• **Requirement**
Where the word "wire" shows up in the entries below, please copy the whole line.

Plain-text engineering files
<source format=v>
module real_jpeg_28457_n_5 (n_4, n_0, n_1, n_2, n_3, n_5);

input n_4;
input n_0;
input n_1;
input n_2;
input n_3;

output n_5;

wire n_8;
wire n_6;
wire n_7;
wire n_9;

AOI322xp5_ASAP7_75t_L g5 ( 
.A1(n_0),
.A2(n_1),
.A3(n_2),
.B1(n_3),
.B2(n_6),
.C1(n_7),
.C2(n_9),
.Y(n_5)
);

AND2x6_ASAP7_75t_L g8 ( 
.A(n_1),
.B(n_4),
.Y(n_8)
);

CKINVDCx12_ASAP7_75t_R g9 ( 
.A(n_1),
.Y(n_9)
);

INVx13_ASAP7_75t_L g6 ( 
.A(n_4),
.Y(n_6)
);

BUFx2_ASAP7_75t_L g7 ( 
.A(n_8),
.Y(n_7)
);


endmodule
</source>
--
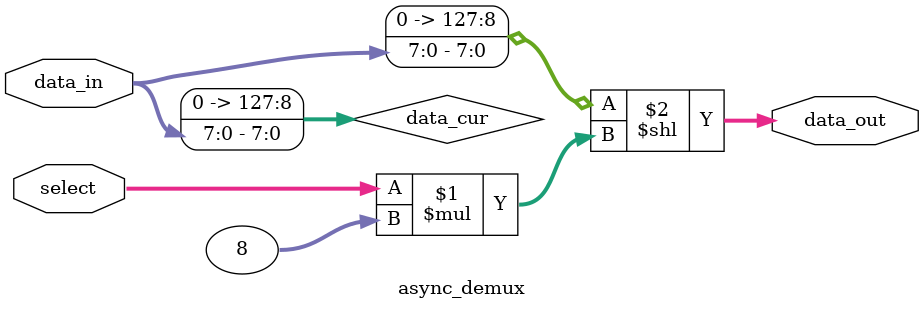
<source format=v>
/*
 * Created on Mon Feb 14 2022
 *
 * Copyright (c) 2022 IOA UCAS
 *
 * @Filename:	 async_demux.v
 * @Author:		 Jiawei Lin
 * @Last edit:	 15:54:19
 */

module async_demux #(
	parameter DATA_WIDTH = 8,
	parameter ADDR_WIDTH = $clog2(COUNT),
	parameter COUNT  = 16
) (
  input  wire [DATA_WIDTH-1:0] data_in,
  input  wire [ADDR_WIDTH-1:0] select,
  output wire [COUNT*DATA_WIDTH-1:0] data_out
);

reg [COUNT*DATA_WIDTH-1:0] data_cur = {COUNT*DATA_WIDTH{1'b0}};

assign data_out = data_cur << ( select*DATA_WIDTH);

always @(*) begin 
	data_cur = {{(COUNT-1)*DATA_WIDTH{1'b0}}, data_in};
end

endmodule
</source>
---
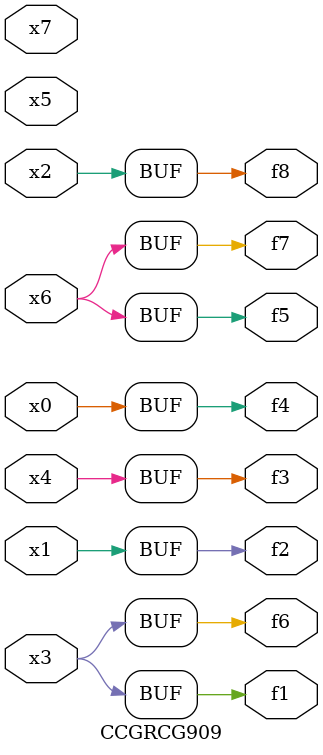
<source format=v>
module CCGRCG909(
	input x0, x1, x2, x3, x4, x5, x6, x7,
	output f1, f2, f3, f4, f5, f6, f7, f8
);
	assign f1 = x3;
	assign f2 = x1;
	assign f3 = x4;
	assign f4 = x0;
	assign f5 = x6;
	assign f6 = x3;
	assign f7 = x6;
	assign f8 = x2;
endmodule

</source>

• **Task solution**
wire n_8;
wire n_6;
wire n_7;
wire n_9;
  input  wire [DATA_WIDTH-1:0] data_in,
  input  wire [ADDR_WIDTH-1:0] select,
  output wire [COUNT*DATA_WIDTH-1:0] data_out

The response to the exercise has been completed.